## WHAT THIS TASK INVOLVES
With the listing in front of you, retype it exactly.

-- GIVEN ENTRIES follows --

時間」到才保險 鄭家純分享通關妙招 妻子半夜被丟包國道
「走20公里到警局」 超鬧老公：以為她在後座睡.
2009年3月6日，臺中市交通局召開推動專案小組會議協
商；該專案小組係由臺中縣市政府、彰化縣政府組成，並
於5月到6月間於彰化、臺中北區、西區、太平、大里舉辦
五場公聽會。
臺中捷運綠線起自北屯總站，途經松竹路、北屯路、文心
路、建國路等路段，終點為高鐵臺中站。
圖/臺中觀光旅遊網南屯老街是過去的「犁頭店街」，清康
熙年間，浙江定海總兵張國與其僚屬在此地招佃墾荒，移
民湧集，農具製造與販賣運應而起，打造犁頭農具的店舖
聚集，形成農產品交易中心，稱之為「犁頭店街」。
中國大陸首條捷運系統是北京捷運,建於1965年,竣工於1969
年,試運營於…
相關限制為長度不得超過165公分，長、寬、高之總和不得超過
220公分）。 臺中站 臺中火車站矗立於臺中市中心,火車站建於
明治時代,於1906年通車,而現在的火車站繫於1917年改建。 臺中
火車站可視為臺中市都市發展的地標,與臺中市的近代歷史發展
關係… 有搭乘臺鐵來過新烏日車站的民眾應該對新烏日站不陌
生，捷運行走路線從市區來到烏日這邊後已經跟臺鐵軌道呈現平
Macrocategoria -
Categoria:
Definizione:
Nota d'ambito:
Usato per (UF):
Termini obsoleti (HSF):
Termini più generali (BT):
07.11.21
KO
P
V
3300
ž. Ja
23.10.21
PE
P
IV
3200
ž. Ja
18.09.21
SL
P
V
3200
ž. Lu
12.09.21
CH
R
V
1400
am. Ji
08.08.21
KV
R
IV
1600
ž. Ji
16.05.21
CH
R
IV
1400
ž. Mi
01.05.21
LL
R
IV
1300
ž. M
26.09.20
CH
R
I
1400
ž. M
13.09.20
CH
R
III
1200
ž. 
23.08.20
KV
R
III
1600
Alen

-- GIVEN ENTRIES concluded --

## WRITTEN ANSWER
時間」到才保險 鄭家純分享通關妙招 妻子半夜被丟包國道
「走20公里到警局」 超鬧老公：以為她在後座睡.
2009年3月6日，臺中市交通局召開推動專案小組會議協
商；該專案小組係由臺中縣市政府、彰化縣政府組成，並
於5月到6月間於彰化、臺中北區、西區、太平、大里舉辦
五場公聽會。
臺中捷運綠線起自北屯總站，途經松竹路、北屯路、文心
路、建國路等路段，終點為高鐵臺中站。
圖/臺中觀光旅遊網南屯老街是過去的「犁頭店街」，清康
熙年間，浙江定海總兵張國與其僚屬在此地招佃墾荒，移
民湧集，農具製造與販賣運應而起，打造犁頭農具的店舖
聚集，形成農產品交易中心，稱之為「犁頭店街」。
中國大陸首條捷運系統是北京捷運,建於1965年,竣工於1969
年,試運營於…
相關限制為長度不得超過165公分，長、寬、高之總和不得超過
220公分）。 臺中站 臺中火車站矗立於臺中市中心,火車站建於
明治時代,於1906年通車,而現在的火車站繫於1917年改建。 臺中
火車站可視為臺中市都市發展的地標,與臺中市的近代歷史發展
關係… 有搭乘臺鐵來過新烏日車站的民眾應該對新烏日站不陌
生，捷運行走路線從市區來到烏日這邊後已經跟臺鐵軌道呈現平
Macrocategoria -
Categoria:
Definizione:
Nota d'ambito:
Usato per (UF):
Termini obsoleti (HSF):
Termini più generali (BT):
07.11.21
KO
P
V
3300
ž. Ja
23.10.21
PE
P
IV
3200
ž. Ja
18.09.21
SL
P
V
3200
ž. Lu
12.09.21
CH
R
V
1400
am. Ji
08.08.21
KV
R
IV
1600
ž. Ji
16.05.21
CH
R
IV
1400
ž. Mi
01.05.21
LL
R
IV
1300
ž. M
26.09.20
CH
R
I
1400
ž. M
13.09.20
CH
R
III
1200
ž. 
23.08.20
KV
R
III
1600
Alen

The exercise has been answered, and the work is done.